■ **SUPPLIED MATERIAL**
==============================

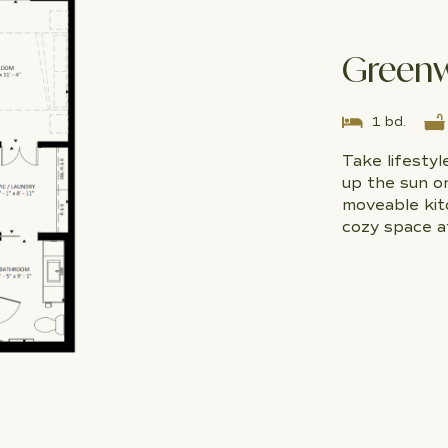
Green
1 bd.
Take lifesty
up the sun o
moveable kitc
cozy space a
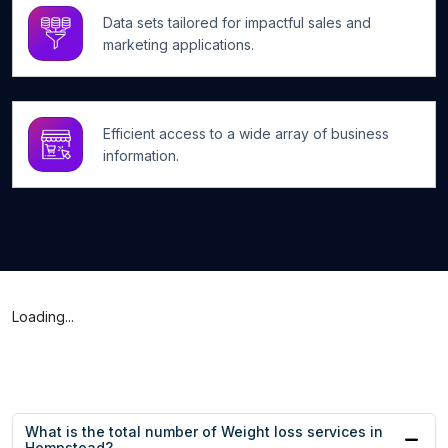
Data sets tailored for impactful sales and
marketing applications.
Efficient access to a wide array of business
information.
Loading...
What is the total number of Weight loss services in
Hempstead?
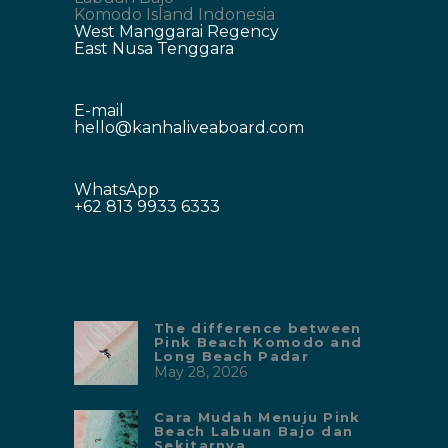
Komodo Island Indonesia
West Manggarai Regency
East Nusa Tenggara
E-mail
hello@kanhaliveaboard.com
WhatsApp
+62 813 9933 6333
The difference between
Pink Beach Komodo and
Long Beach Padar
May 28, 2026
Cara Mudah Menuju Pink
Beach Labuan Bajo dan
Sekitarnya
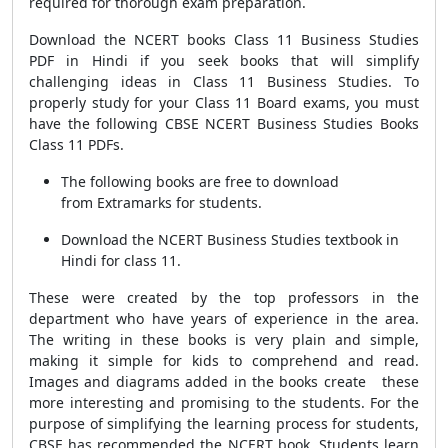
required for thorough exam preparation.
Download the NCERT books Class 11 Business Studies
PDF in Hindi if you seek books that will simplify
challenging ideas in Class 11 Business Studies. To
properly study for your Class 11 Board exams, you must
have the following CBSE NCERT Business Studies Books
Class 11 PDFs.
The following books are free to download
from Extramarks for students.
Download the NCERT Business Studies textbook in
Hindi for class 11.
These were created by the top professors in the
department who have years of experience in the area.
The writing in these books is very plain and simple,
making it simple for kids to comprehend and read.
Images and diagrams added in the books create these
more interesting and promising to the students.
For the
purpose of simplifying the learning process for students,
CBSE has recommended the NCERT book. Students learn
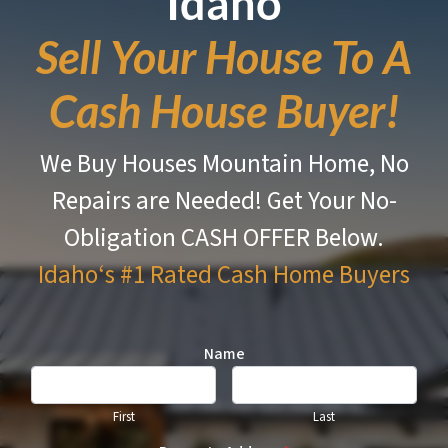
Idaho
Sell Your House To A
Cash House Buyer!
We Buy Houses Mountain Home, No
Repairs are Needed!
Get Your No-
Obligation CASH OFFER Below.
Idaho‘s #1 Rated
Cash Home Buyers
Name
First
Last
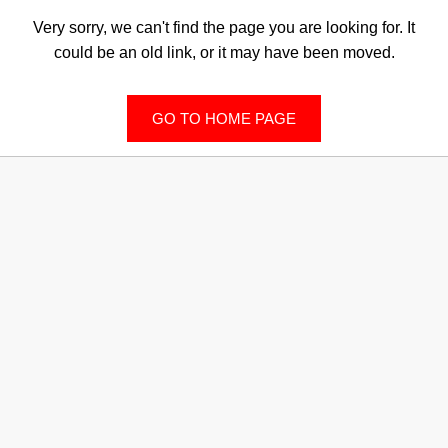
Very sorry, we can't find the page you are looking for. It
could be an old link, or it may have been moved.
GO TO HOME PAGE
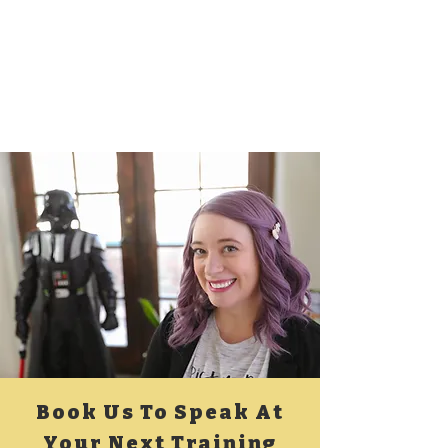
Book Us To Speak At
Your Next Training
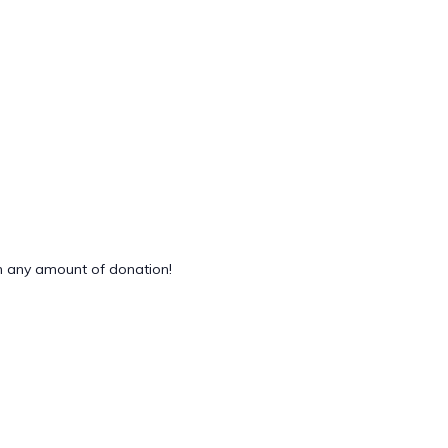
 any amount of donation!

==============================

■ **WHAT IS REQUIRED**
Through the line containing "challenging ideas in" and no further, restate the data above word for word from its first line, leaving out pictures.

■ **RESULT FOR THIS EXERCISE**
Green
1 bd.
Take lifesty
up the sun o
moveable kitc
cozy space a
Data sets tailored for impactful sales and
marketing applications.
Efficient access to a wide array of business
information.
Loading...
What is the total number of Weight loss services in
Hempstead?
Komodo Island Indonesia
West Manggarai Regency
East Nusa Tenggara
E-mail
hello@kanhaliveaboard.com
WhatsApp
+62 813 9933 6333
The difference between
Pink Beach Komodo and
Long Beach Padar
May 28, 2026
Cara Mudah Menuju Pink
Beach Labuan Bajo dan
Sekitarnya
required for thorough exam preparation.
Download the NCERT books Class 11 Business Studies
PDF in Hindi if you seek books that will simplify
challenging ideas in Class 11 Business Studies. To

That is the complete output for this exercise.